Strauss, Richard
Don Juan op. 20/Ein Heldenleben op. 40
Münchner Philharmoniker, Ltg. Valery Gergiev
So wie viele große Orchester haben auch die Münchner Philharmoniker mit MPhil ein eigenes CD-Label gegründet; den Vertrieb übernimmt Warner Classics. Erschienen sind seit 2016 bereits mehrere ältere und auch einige neuere Aufnahmen, nicht zuletzt mit dem russischen Chefdirigenten und bekennenden Putin-Freund Valery Gergiev, der seit 2015 amtiert und das Vorhaben maßgeblich befördert hat. In einer Pressemitteilung heißt es: Das Orchester wird bis zu sechs neue Aufnahmen pro Jahr veröffentlichen, und ein besonderes Gewicht liegt dabei auf dem reichhaltigen deutschen Repertoire und den Werken jener Komponisten, mit denen das Ensemble seit seiner Gründung vor beinahe 125 Jahren eng verbunden ist. Vor diesem Hintergrund ist auch zu erklären, warum Einspielungen von Werken veröffentlicht werden, deren Marktsättigung kaum noch zu steigern ist: Bruckners Vierte, Mahlers Zweite und nun mit Don Juan und Ein Heldenleben zwei Tondichtungen von Richard Strauss. Dass diese Aufnahme trotzdem nicht überflüssig ist, liegt an der Sinnlichkeit und zupackenden Stringenz von Gergievs Dirigat. Und natürlich an der über alle Zweifel erhabenen Qualität der Münchner Philharmoniker, die fantastische Einzelleistungen (Trompete! Horn! Oboe!) ebenso zur Geltung bringen wie den Zusammenklang des Ensembles.
Noch etwas besser als das Heldenleben gelingt dabei die frühere Tondichtung Don Juan (1889), die in Perfektion jugendfrischen Sturm und Drang (bei höchstem Tempo herrlich transparent und präzise) und üppigsten, schillernden Überfluss des Fin de Siècle vereint.
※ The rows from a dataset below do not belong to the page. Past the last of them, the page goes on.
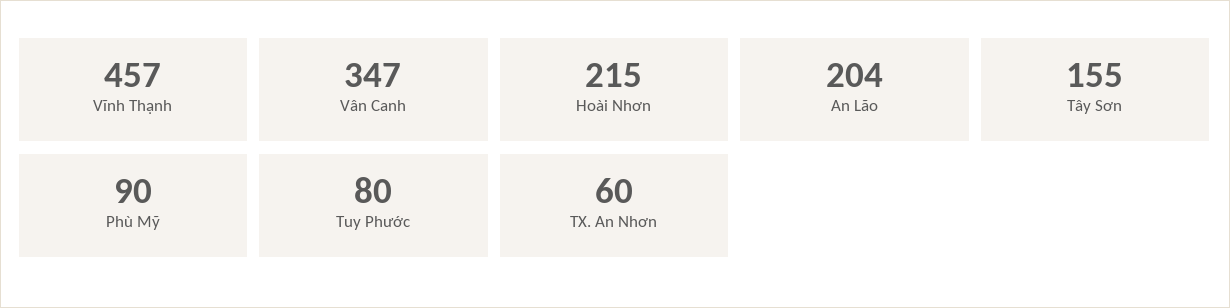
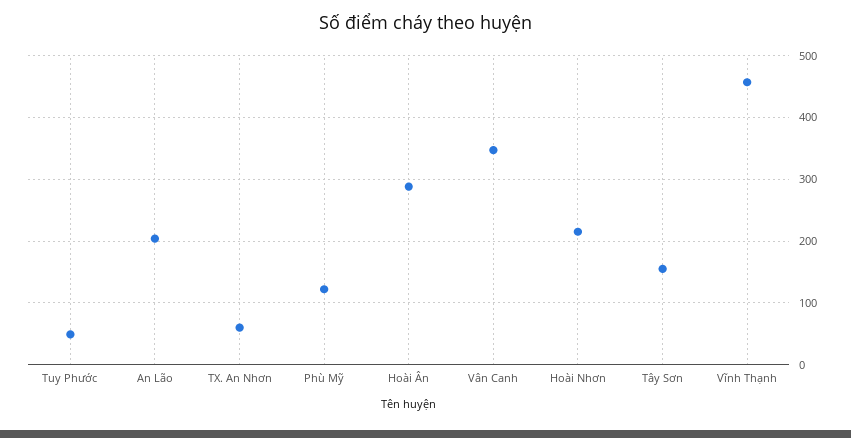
  {
    "Vĩnh Thạnh": 457,
    "Vân Canh": 347,
    "Hoài Nhơn": 215,
    "An Lão": 204,
    "Tây Sơn": 155,
-   "Phù Mỹ": 90,
+   "Phù Mỹ": 120,
-   "Tuy Phước": 80,
+   "Tuy Phước": 50,
-   "TX. An Nhơn": 60
+   "TX. An Nhơn": 60,
+   "Hoài Ân": 290
  }

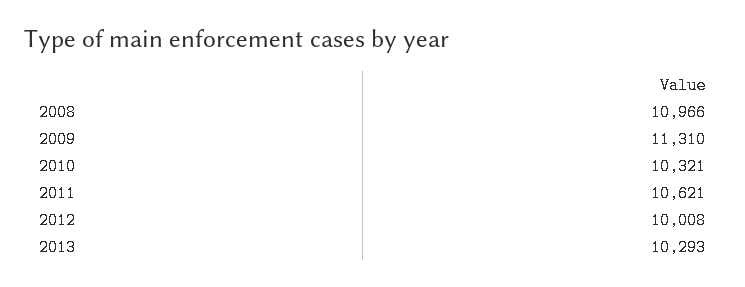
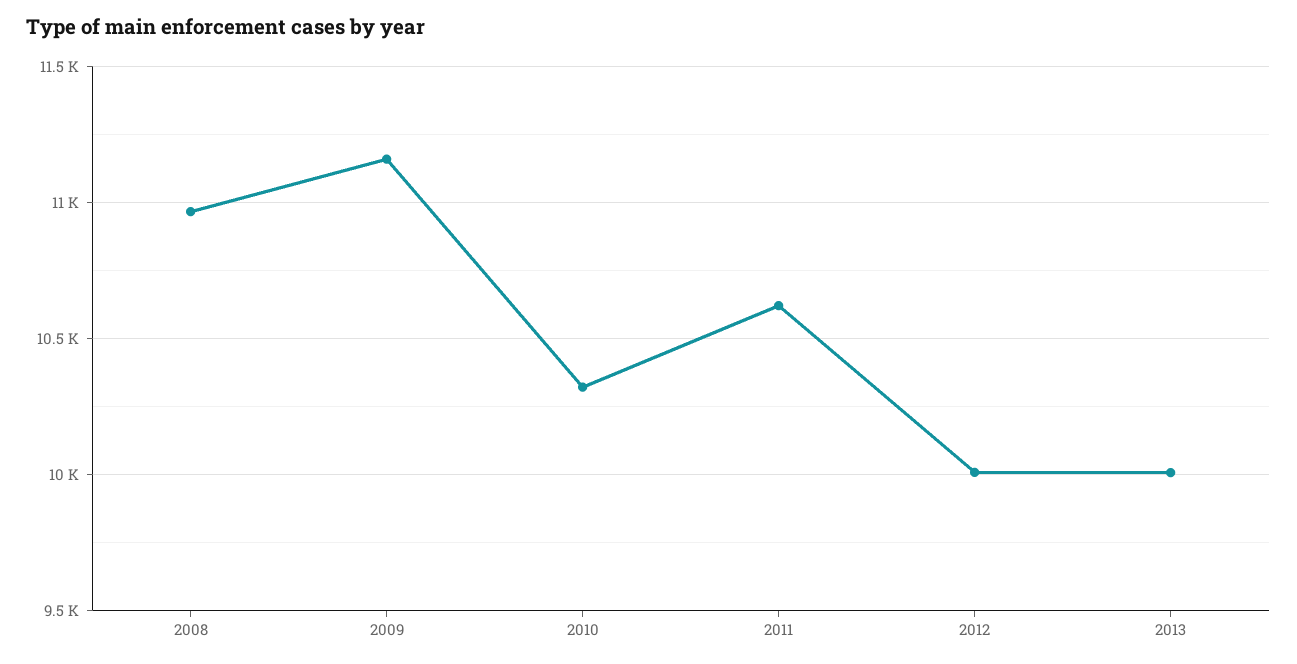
  {
    "2008": 10966,
-   "2009": 11310,
+   "2009": 11150,
    "2010": 10321,
    "2011": 10621,
    "2012": 10008,
-   "2013": 10293
+   "2013": 10000
  }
Den Tonmeistern und der Instrumentationskunst von Richard Strauss ist es zu danken, dass Blechbläserkraft die vielen Feinheiten etwa in den Holzbläsern nicht zudeckt.
Das Heldenleben von 1898 bezog Richard Strauss als musikalisches Heldenportrtät wohl eher ironisch auf sich, konnte die Nachwelt aber nie vollends von seiner Distanz überzeugen. Spaß misslungen. Das Booklet dieser CD versucht mit vielen kleingedruckten Worten eine Ehrenrettung. Musikalische Zurückhaltung zu üben funktioniert bei dieser orchestralen Materialschlacht jedenfalls nicht und natürlich schlagen Gergiev und die Münchner Philharmoniker diesen Weg auch nicht ein.
Ganz so straff wie in Don Juan gelingen die Bögen aber nicht immer, zumal nicht am Anfang mit seiner weit ausgreifenden Melodie, die eher mulmig als sehnig daherkommt. Hinreißend schön und, ja, schmalzig glückt dagegen des Helden Weltflucht und Vollendung. Und ein ganz besonderes Erlebnis ist das Violinsolo des Konzertmeisters Lorenz Nasturica-Herschcowici, der des Helden Gefährtin als zupackende und emanzipierte, nichtsdestotrotz sinnliche und verführerische Frau porträtiert.